■ **Exercise instructions**
Retype the material in full, keeping every word the same.

■ **Records provided**
***

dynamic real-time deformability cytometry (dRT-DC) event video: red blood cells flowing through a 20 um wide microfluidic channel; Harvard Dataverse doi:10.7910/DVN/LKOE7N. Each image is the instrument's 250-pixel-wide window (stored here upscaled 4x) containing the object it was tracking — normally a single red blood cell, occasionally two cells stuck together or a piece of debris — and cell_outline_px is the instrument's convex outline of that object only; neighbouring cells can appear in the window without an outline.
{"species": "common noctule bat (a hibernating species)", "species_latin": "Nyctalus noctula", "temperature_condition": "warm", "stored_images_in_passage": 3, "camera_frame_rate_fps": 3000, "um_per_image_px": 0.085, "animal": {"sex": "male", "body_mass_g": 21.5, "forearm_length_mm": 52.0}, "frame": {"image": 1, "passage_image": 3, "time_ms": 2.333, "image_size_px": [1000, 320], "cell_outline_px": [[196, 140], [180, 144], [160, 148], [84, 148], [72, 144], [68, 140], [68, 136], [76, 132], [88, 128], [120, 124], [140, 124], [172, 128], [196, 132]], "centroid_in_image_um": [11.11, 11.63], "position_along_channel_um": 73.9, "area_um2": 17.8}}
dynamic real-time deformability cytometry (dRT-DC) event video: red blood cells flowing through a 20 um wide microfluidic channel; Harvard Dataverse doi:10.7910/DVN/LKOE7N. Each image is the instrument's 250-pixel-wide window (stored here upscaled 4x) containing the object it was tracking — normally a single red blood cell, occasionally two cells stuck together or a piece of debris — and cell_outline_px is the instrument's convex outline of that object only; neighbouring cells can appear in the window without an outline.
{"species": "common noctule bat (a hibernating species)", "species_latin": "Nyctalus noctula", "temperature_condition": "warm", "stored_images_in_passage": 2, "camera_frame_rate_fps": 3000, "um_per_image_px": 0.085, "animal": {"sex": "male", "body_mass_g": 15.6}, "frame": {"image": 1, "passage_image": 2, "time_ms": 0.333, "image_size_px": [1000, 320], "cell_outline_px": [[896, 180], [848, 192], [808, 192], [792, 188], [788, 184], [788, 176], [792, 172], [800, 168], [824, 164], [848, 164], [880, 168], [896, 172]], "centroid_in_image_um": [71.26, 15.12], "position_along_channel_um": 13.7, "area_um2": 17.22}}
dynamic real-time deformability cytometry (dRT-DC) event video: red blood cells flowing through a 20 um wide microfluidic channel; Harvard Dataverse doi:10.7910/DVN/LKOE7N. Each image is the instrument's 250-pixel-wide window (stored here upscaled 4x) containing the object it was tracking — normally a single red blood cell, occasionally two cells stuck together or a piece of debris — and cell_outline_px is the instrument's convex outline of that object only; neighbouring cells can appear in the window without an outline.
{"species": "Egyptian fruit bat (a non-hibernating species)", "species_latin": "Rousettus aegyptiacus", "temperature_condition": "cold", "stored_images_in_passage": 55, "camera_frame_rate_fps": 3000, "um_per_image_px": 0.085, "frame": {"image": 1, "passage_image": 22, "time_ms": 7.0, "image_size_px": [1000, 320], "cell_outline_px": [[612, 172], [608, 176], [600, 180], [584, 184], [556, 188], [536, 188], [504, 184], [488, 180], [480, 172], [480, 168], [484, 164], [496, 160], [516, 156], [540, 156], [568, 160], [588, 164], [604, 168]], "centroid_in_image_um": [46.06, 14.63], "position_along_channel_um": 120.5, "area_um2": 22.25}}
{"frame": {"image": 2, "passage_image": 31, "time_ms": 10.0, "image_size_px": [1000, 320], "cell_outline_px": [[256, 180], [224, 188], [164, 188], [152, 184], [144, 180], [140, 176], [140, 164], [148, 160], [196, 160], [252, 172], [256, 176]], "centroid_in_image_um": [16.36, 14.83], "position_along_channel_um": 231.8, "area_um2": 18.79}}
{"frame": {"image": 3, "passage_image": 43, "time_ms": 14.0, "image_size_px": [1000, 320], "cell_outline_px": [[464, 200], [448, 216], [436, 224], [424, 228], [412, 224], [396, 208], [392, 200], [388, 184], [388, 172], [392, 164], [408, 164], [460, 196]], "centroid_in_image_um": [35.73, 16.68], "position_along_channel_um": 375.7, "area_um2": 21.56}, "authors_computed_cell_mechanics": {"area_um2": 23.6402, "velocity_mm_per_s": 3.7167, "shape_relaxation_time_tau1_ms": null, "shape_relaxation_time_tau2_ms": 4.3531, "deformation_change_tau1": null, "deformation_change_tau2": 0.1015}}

***

■ **Answer for the task**
dynamic real-time deformability cytometry (dRT-DC) event video: red blood cells flowing through a 20 um wide microfluidic channel; Harvard Dataverse doi:10.7910/DVN/LKOE7N. Each image is the instrument's 250-pixel-wide window (stored here upscaled 4x) containing the object it was tracking — normally a single red blood cell, occasionally two cells stuck together or a piece of debris — and cell_outline_px is the instrument's convex outline of that object only; neighbouring cells can appear in the window without an outline.
{"species": "common noctule bat (a hibernating species)", "species_latin": "Nyctalus noctula", "temperature_condition": "warm", "stored_images_in_passage": 3, "camera_frame_rate_fps": 3000, "um_per_image_px": 0.085, "animal": {"sex": "male", "body_mass_g": 21.5, "forearm_length_mm": 52.0}, "frame": {"image": 1, "passage_image": 3, "time_ms": 2.333, "image_size_px": [1000, 320], "cell_outline_px": [[196, 140], [180, 144], [160, 148], [84, 148], [72, 144], [68, 140], [68, 136], [76, 132], [88, 128], [120, 124], [140, 124], [172, 128], [196, 132]], "centroid_in_image_um": [11.11, 11.63], "position_along_channel_um": 73.9, "area_um2": 17.8}}
dynamic real-time deformability cytometry (dRT-DC) event video: red blood cells flowing through a 20 um wide microfluidic channel; Harvard Dataverse doi:10.7910/DVN/LKOE7N. Each image is the instrument's 250-pixel-wide window (stored here upscaled 4x) containing the object it was tracking — normally a single red blood cell, occasionally two cells stuck together or a piece of debris — and cell_outline_px is the instrument's convex outline of that object only; neighbouring cells can appear in the window without an outline.
{"species": "common noctule bat (a hibernating species)", "species_latin": "Nyctalus noctula", "temperature_condition": "warm", "stored_images_in_passage": 2, "camera_frame_rate_fps": 3000, "um_per_image_px": 0.085, "animal": {"sex": "male", "body_mass_g": 15.6}, "frame": {"image": 1, "passage_image": 2, "time_ms": 0.333, "image_size_px": [1000, 320], "cell_outline_px": [[896, 180], [848, 192], [808, 192], [792, 188], [788, 184], [788, 176], [792, 172], [800, 168], [824, 164], [848, 164], [880, 168], [896, 172]], "centroid_in_image_um": [71.26, 15.12], "position_along_channel_um": 13.7, "area_um2": 17.22}}
dynamic real-time deformability cytometry (dRT-DC) event video: red blood cells flowing through a 20 um wide microfluidic channel; Harvard Dataverse doi:10.7910/DVN/LKOE7N. Each image is the instrument's 250-pixel-wide window (stored here upscaled 4x) containing the object it was tracking — normally a single red blood cell, occasionally two cells stuck together or a piece of debris — and cell_outline_px is the instrument's convex outline of that object only; neighbouring cells can appear in the window without an outline.
{"species": "Egyptian fruit bat (a non-hibernating species)", "species_latin": "Rousettus aegyptiacus", "temperature_condition": "cold", "stored_images_in_passage": 55, "camera_frame_rate_fps": 3000, "um_per_image_px": 0.085, "frame": {"image": 1, "passage_image": 22, "time_ms": 7.0, "image_size_px": [1000, 320], "cell_outline_px": [[612, 172], [608, 176], [600, 180], [584, 184], [556, 188], [536, 188], [504, 184], [488, 180], [480, 172], [480, 168], [484, 164], [496, 160], [516, 156], [540, 156], [568, 160], [588, 164], [604, 168]], "centroid_in_image_um": [46.06, 14.63], "position_along_channel_um": 120.5, "area_um2": 22.25}}
{"frame": {"image": 2, "passage_image": 31, "time_ms": 10.0, "image_size_px": [1000, 320], "cell_outline_px": [[256, 180], [224, 188], [164, 188], [152, 184], [144, 180], [140, 176], [140, 164], [148, 160], [196, 160], [252, 172], [256, 176]], "centroid_in_image_um": [16.36, 14.83], "position_along_channel_um": 231.8, "area_um2": 18.79}}
{"frame": {"image": 3, "passage_image": 43, "time_ms": 14.0, "image_size_px": [1000, 320], "cell_outline_px": [[464, 200], [448, 216], [436, 224], [424, 228], [412, 224], [396, 208], [392, 200], [388, 184], [388, 172], [392, 164], [408, 164], [460, 196]], "centroid_in_image_um": [35.73, 16.68], "position_along_channel_um": 375.7, "area_um2": 21.56}, "authors_computed_cell_mechanics": {"area_um2": 23.6402, "velocity_mm_per_s": 3.7167, "shape_relaxation_time_tau1_ms": null, "shape_relaxation_time_tau2_ms": 4.3531, "deformation_change_tau1": null, "deformation_change_tau2": 0.1015}}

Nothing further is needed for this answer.